The watercolor exhibition, Primordial Tides: Sea Life in the Art of Prehistoric Peoples, is free and open to the public. It will be on display Nov. 2 through Nov. 30 at the University Library Gallery, URI/University Library, 15 Lippitt Rd., URI Kingston Campus. The gallery is open Sunday from 1 p.m. to 11:30 p.m.; Monday through Thursday, 8 a.m. to 11:30 p.m.; Friday, 8 a.m. to 8 p.m.; and Saturday, 10 a.m. to 8 p.m.

"My life-long interest in natural history fuels my work as an artist, science illustrator, and museum model maker," explains Wheeler. "I have made life-sized dinosaur reproductions for the American Museum of Natural History in New York and the Osaka Museum of Natural History in Japan.

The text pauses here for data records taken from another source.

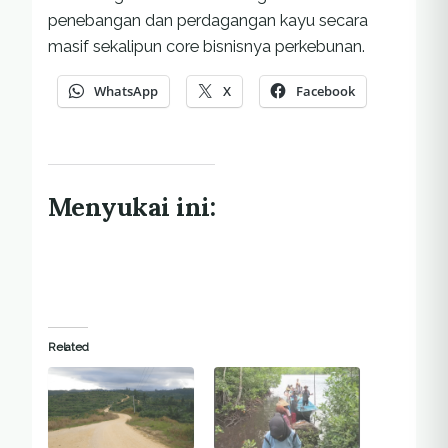
penebangan dan perdagangan kayu secara
masif sekalipun core bisnisnya perkebunan.
WhatsApp
X
Facebook
Menyukai ini:
Related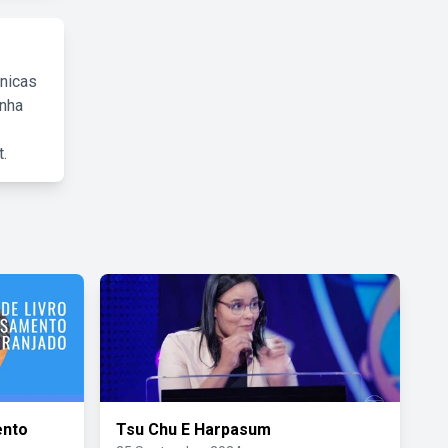
cnicas
inha
.
ento
Tsu Chu E Harpasum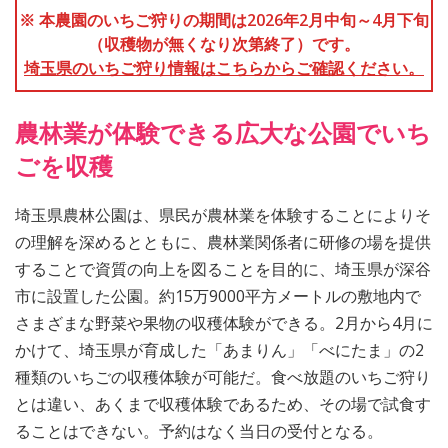
※ 本農園のいちご狩りの期間は2026年2月中旬～4月下旬
（収穫物が無くなり次第終了）です。
埼玉県のいちご狩り情報はこちらからご確認ください。
農林業が体験できる広大な公園でいち
ごを収穫
埼玉県農林公園は、県民が農林業を体験することによりそ
の理解を深めるとともに、農林業関係者に研修の場を提供
することで資質の向上を図ることを目的に、埼玉県が深谷
市に設置した公園。約15万9000平方メートルの敷地内で
さまざまな野菜や果物の収穫体験ができる。2月から4月に
かけて、埼玉県が育成した「あまりん」「べにたま」の2
種類のいちごの収穫体験が可能だ。食べ放題のいちご狩り
とは違い、あくまで収穫体験であるため、その場で試食す
ることはできない。予約はなく当日の受付となる。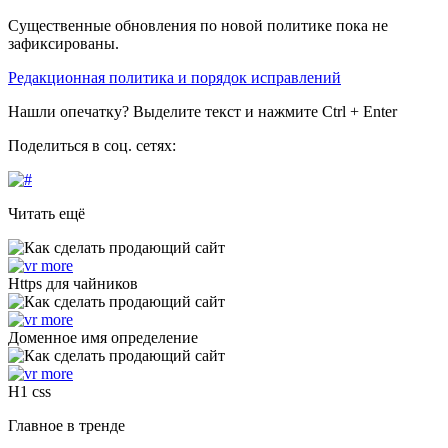
Существенные обновления по новой политике пока не
зафиксированы.
Редакционная политика и порядок исправлений
Нашли опечатку? Выделите текст и нажмите Ctrl + Enter
Поделиться в соц. сетях:
Читать ещё
Https для чайников
Доменное имя определение
H1 css
Главное в тренде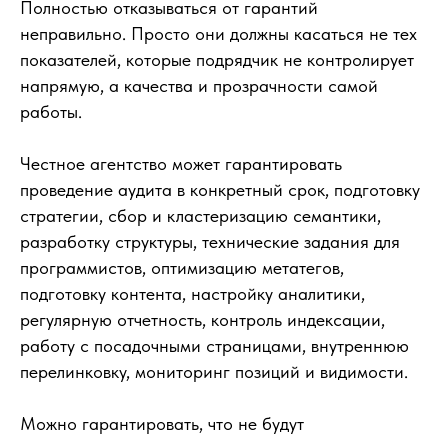
Полностью отказываться от гарантий
неправильно. Просто они должны касаться не тех
показателей, которые подрядчик не контролирует
напрямую, а качества и прозрачности самой
работы.
Честное агентство может гарантировать
проведение аудита в конкретный срок, подготовку
стратегии, сбор и кластеризацию семантики,
разработку структуры, технические задания для
программистов, оптимизацию метатегов,
подготовку контента, настройку аналитики,
регулярную отчетность, контроль индексации,
работу с посадочными страницами, внутреннюю
перелинковку, мониторинг позиций и видимости.
Можно гарантировать, что не будут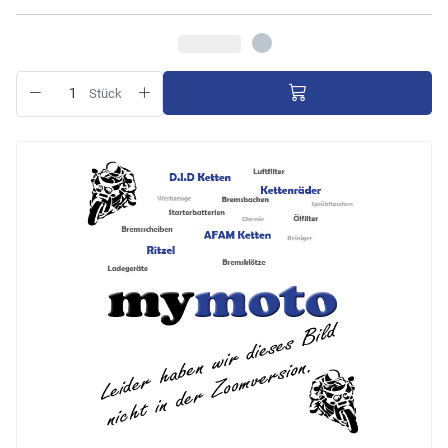
Stück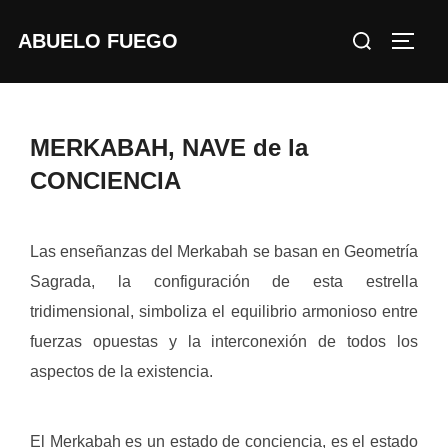
Saltar
Buscar:
ABUELO FUEGO
al
ALTE
contenido
MERKABAH, NAVE de la
CONCIENCIA
Las enseñanzas del Merkabah se basan en Geometría
Sagrada, la configuración de esta estrella
tridimensional, simboliza el equilibrio armonioso entre
fuerzas opuestas y la interconexión de todos los
aspectos de la existencia.
El Merkabah es un estado de conciencia, es el estado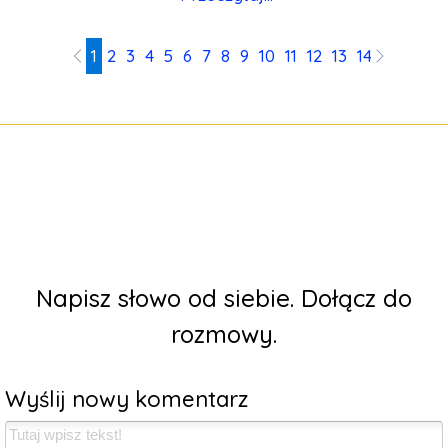
1
2
3
4
5
6
7
8
9
10
11
12
13
14
15
16
17
Napisz słowo od siebie. Dołącz do
rozmowy.
Wyślij nowy komentarz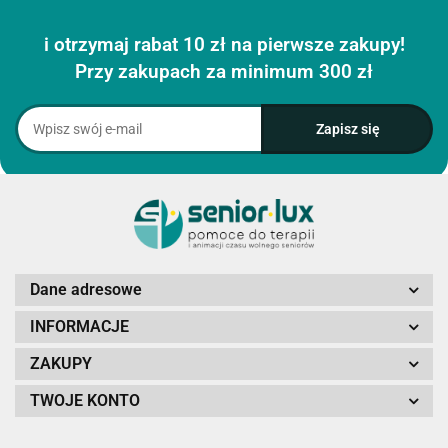
i otrzymaj rabat 10 zł na pierwsze zakupy!
Przy zakupach za minimum 300 zł
Dane adresowe
INFORMACJE
ZAKUPY
TWOJE KONTO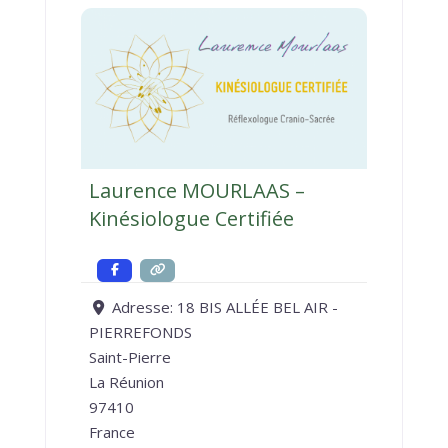
Laurence MOURLAAS –
Kinésiologue Certifiée
Adresse:
18 BIS ALLÉE BEL AIR -
PIERREFONDS
Saint-Pierre
La Réunion
97410
France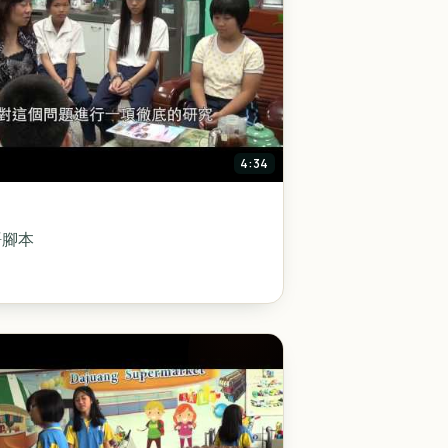
4:34
語腳本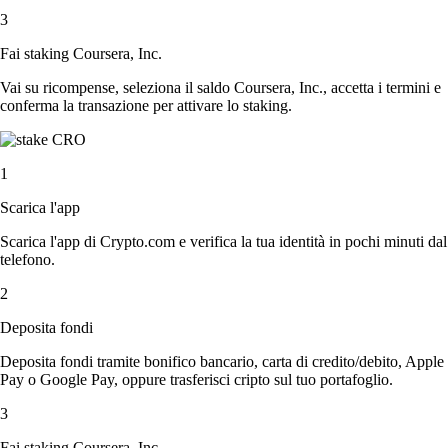
3
Fai staking Coursera, Inc.
Vai su ricompense, seleziona il saldo Coursera, Inc., accetta i termini e
conferma la transazione per attivare lo staking.
1
Scarica l'app
Scarica l'app di Crypto.com e verifica la tua identità in pochi minuti dal
telefono.
2
Deposita fondi
Deposita fondi tramite bonifico bancario, carta di credito/debito, Apple
Pay o Google Pay, oppure trasferisci cripto sul tuo portafoglio.
3
Fai staking Coursera, Inc.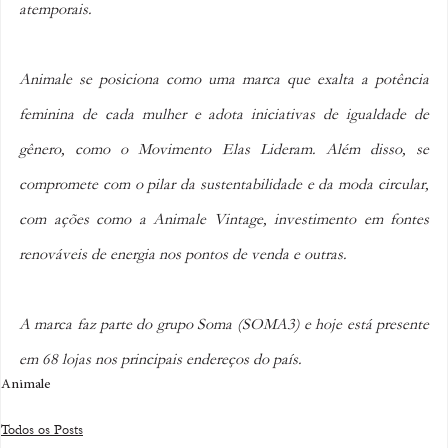
atemporais.
Animale se posiciona como uma marca que exalta a potência 
feminina de cada mulher e adota iniciativas de igualdade de 
gênero, como o Movimento Elas Lideram. Além disso, se 
compromete com o pilar da sustentabilidade e da moda circular, 
com ações como a Animale Vintage, investimento em fontes 
renováveis de energia nos pontos de venda e outras.
A marca faz parte do grupo Soma (SOMA3) e hoje está presente 
em 68 lojas nos principais endereços do país.
Animale
Todos os Posts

I have made various other models for the Adirondack Museum, the University of Vermont, and the Museum of Afro-American History."

Exhibitions of Wheeler's paintings and drawings have been presented at the American Museum of Natural History, the Smithsonian Institute's Environmental Research Center in Edgewater, Maryland, The Palace of the King of Portugal, the New York State Museum, the Center for Advanced Visual Studies at MIT, the Virginia Marine Science Museum, and other labs, universities, and learning centers.

Wheeler has been a teacher and practicing artist for 25 years, instructing at colleges in New York and Massachusetts. He currently teaches at the State University of New York's Empire State College, at Russell Sage College, and at the Pratt Institute Center Extension Campus at Munson-Williams-Proctor Institute.

As an artist in the schools, he has worked in 28 Eskimo, Haida, Athabascan, Aleut, Aleutik, and Guichen villages for the Alaska State Arts Council. He has written of his work and his Iceman Project in Art Education, the journal of the National Art Teachers Association.